I’m almost used to that too.

“Never been better.” I grin, trying to hide my shaking knees.

This was not the first attempt at exorcising ghosts for either one of us. Over the last year, I’ve gone against faceless women, disfigured spirits, and grotesque revenants. Some people have dangerous hobbies, like skydiving and driving in monster truck rallies and glacier surfing. Me? I cast my soul into the churning waters of potential damnation and wait for a bite. And Okiku’s been doing this for three hundred frigging years?

Just to err on the safe side, I pour the rest of the salt water onto the doll’s remains and sweep them into a large garbage bag. Okiku watches me but doesn’t help. From the books Kagura lent me, I know the hoso-de are creatures of wood. Spirits of water, like Okiku, can’t touch their vessels without having their own strength sapped. Fortunately, the fight didn’t last long enough to weaken her.

I turn off the TV, then paw through the blankets to find my cell phone and punch in a few numbers. “It’s done,” I say as soon as Sondheim answers.

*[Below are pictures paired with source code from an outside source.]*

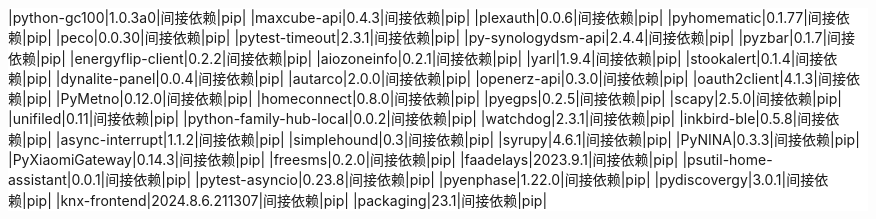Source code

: |python-gc100|1.0.3a0|间接依赖|pip|
|maxcube-api|0.4.3|间接依赖|pip|
|plexauth|0.0.6|间接依赖|pip|
|pyhomematic|0.1.77|间接依赖|pip|
|peco|0.0.30|间接依赖|pip|
|pytest-timeout|2.3.1|间接依赖|pip|
|py-synologydsm-api|2.4.4|间接依赖|pip|
|pyzbar|0.1.7|间接依赖|pip|
|energyflip-client|0.2.2|间接依赖|pip|
|aiozoneinfo|0.2.1|间接依赖|pip|
|yarl|1.9.4|间接依赖|pip|
|stookalert|0.1.4|间接依赖|pip|
|dynalite-panel|0.0.4|间接依赖|pip|
|autarco|2.0.0|间接依赖|pip|
|openerz-api|0.3.0|间接依赖|pip|
|oauth2client|4.1.3|间接依赖|pip|
|PyMetno|0.12.0|间接依赖|pip|
|homeconnect|0.8.0|间接依赖|pip|
|pyegps|0.2.5|间接依赖|pip|
|scapy|2.5.0|间接依赖|pip|
|unifiled|0.11|间接依赖|pip|
|python-family-hub-local|0.0.2|间接依赖|pip|
|watchdog|2.3.1|间接依赖|pip|
|inkbird-ble|0.5.8|间接依赖|pip|
|async-interrupt|1.1.2|间接依赖|pip|
|simplehound|0.3|间接依赖|pip|
|syrupy|4.6.1|间接依赖|pip|
|PyNINA|0.3.3|间接依赖|pip|
|PyXiaomiGateway|0.14.3|间接依赖|pip|
|freesms|0.2.0|间接依赖|pip|
|faadelays|2023.9.1|间接依赖|pip|
|psutil-home-assistant|0.0.1|间接依赖|pip|
|pytest-asyncio|0.23.8|间接依赖|pip|
|pyenphase|1.22.0|间接依赖|pip|
|pydiscovergy|3.0.1|间接依赖|pip|
|knx-frontend|2024.8.6.211307|间接依赖|pip|
|packaging|23.1|间接依赖|pip|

I don’t have to wait long. Andy Sondheim plays wide receiver for Pembrooke High’s football team and is so far up the social ladder from me that it’s like trying to scale Mount Everest. With him is his perky cheerleader girlfriend, Trish Seyfried, though she’s not quite so perky at the moment. Sondheim likes to boast about having his own place, even though his parents pay the rent. They’re away on enough business trips that I suppose it’s almost true.

He and Trish are fully dressed now. I’d assumed they’d just gotten back from some party and were making out before they’d called. Both are still white-faced and trembling, which I’ll admit I enjoy, because when he’s not in fear for his life, Sondheim’s usually a jerk.

Okiku ignores them. She’s been counting tiles on the floor, black hair flapping behind her like a bird’s wing. Neither Sondheim nor Trish sees her. Most usually don’t.

“It’s gone,” I tell them wearily, not bothering with the details.

“Damn, Halloway,” the jock says, looking around his apartment. “How about doing it without trashing the place?”